Только через полтора месяца, попала этапом на Колыму. Ту, самую каторжную, описанную Варламом Шаламовым в своих знаменитых рассказах.

Молодую, работящую украинку, лагерное начальство пристроило присматривать за своими поросятами. Все успевала сделать; и даже больше. В свинарнике всегда порядок; чистота. Успевала даже дорожки песочком притрусить…

Наблюдая за ее умелыми действиями, бригадирша однажды сказала:

– А ты, Веро, раньше меня домой попадёшь!

Сердце узницы ГУЛАГа екнуло от предчувствия скорого освобождения. Ведь бригадирше, – Вера знала, – оставалось, находиться в заключении, меньше месяца. Свой длинный, десятилетний срок, она "доматывала" за то, что, в свое время, вынесла с колхозного лабаза полкило сливочного масла, чтоб накормить своих пухнущих от голода детей.

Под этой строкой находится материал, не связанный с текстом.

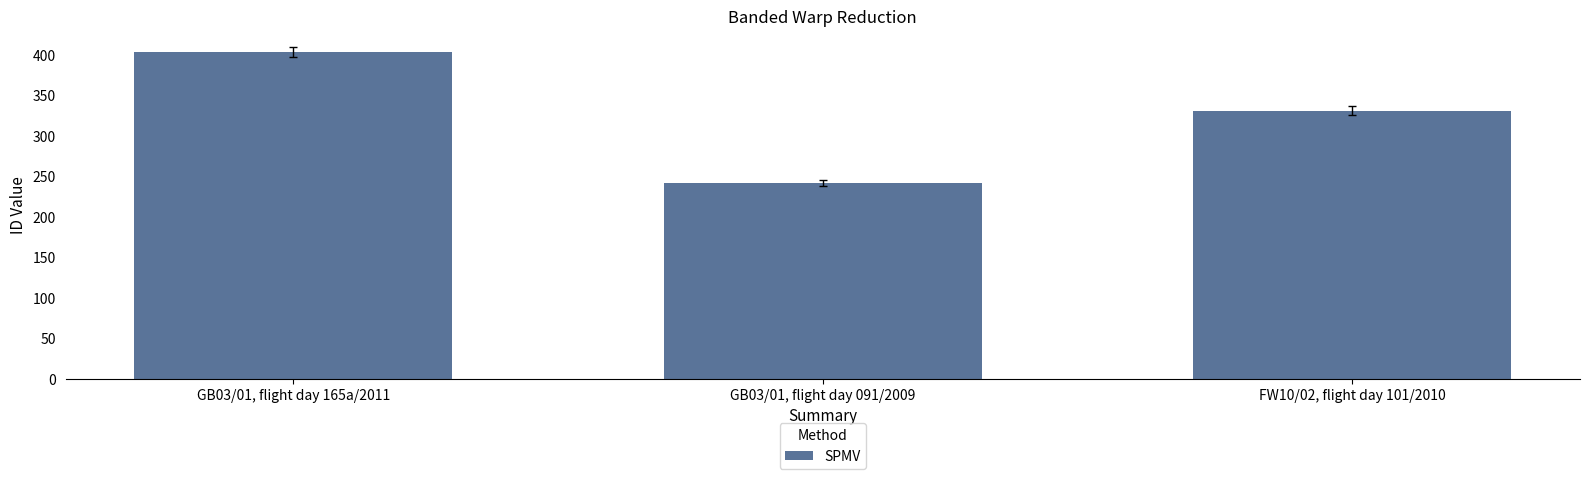

What is the greatest value displayed?

403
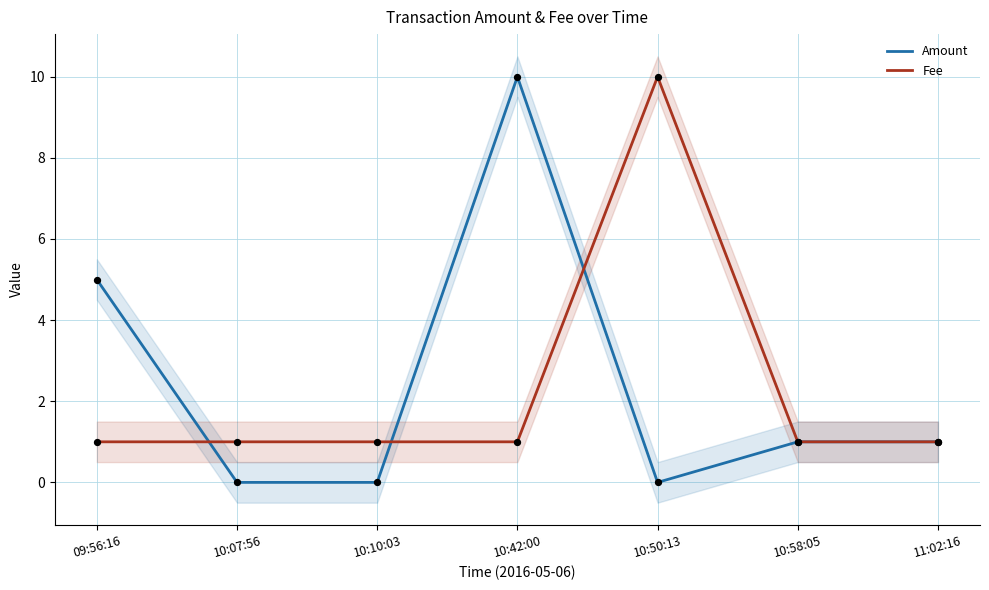

Which series contains the highest Y value?

Amount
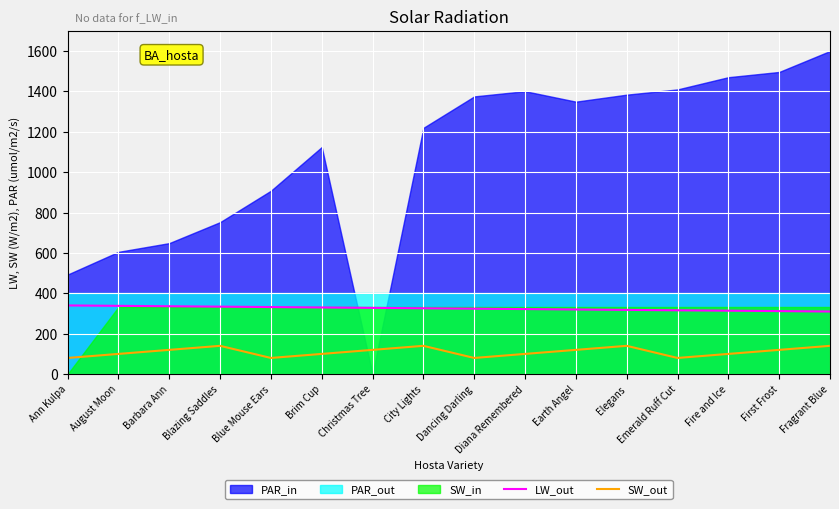

How many data points does each series have?

16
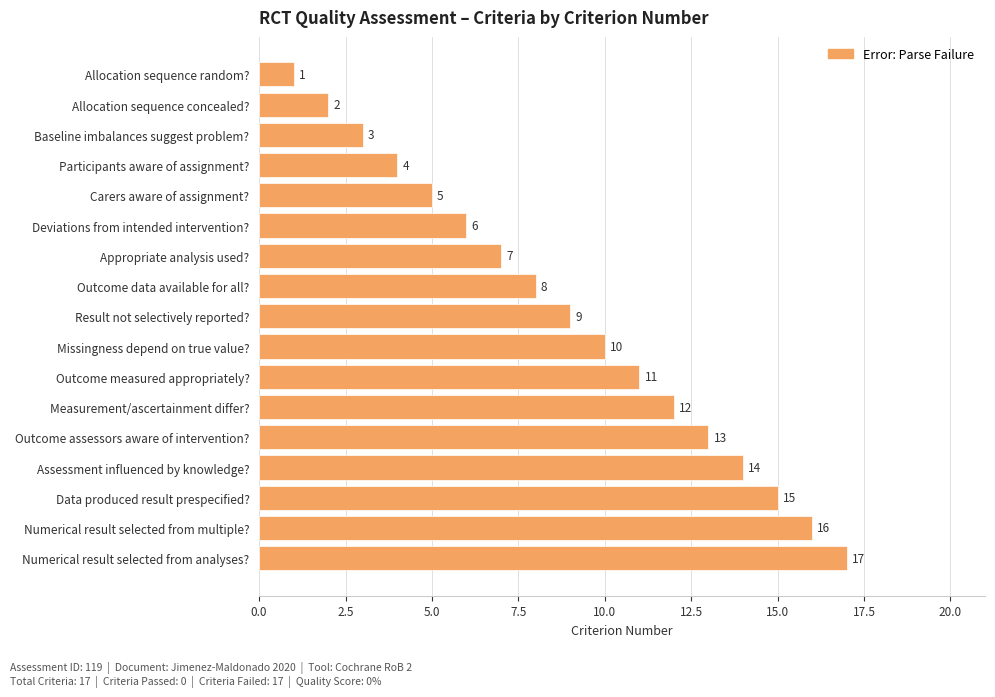

What is the minimum value shown in the chart?

1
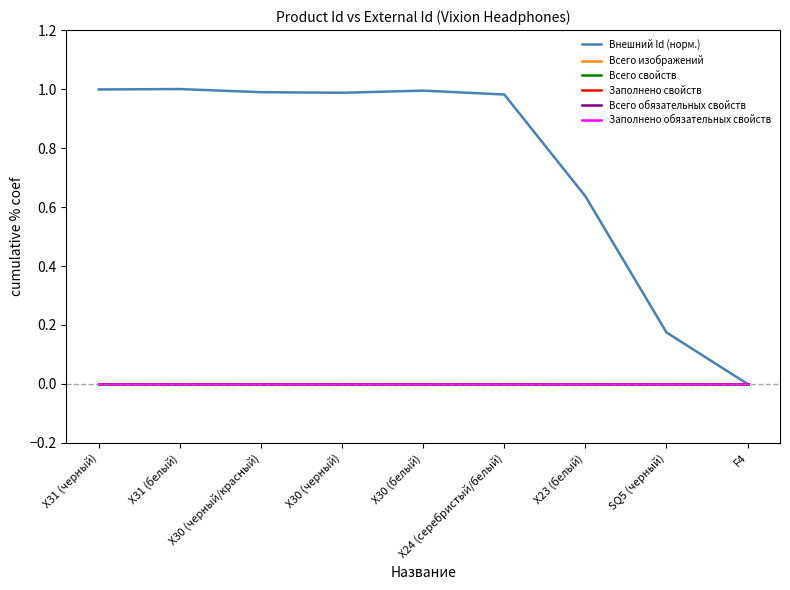

Is it true that Заполнено свойств equals 0.0 at X30 (белый)?

True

В тот же день, Верка услышала, что: она может считать себя вольнонаемной. Ее вызвали в оперативную часть, и зачитали приказ о снятии с нее всех обвинений. Срок работы на Колыме, засчитывался «в трудовой стаж».

Оказалось, что она была освобождена еще в Красноярской пересыльной тюрьме. Ее письмо тронуло сердце тому, кому оно предназначалось.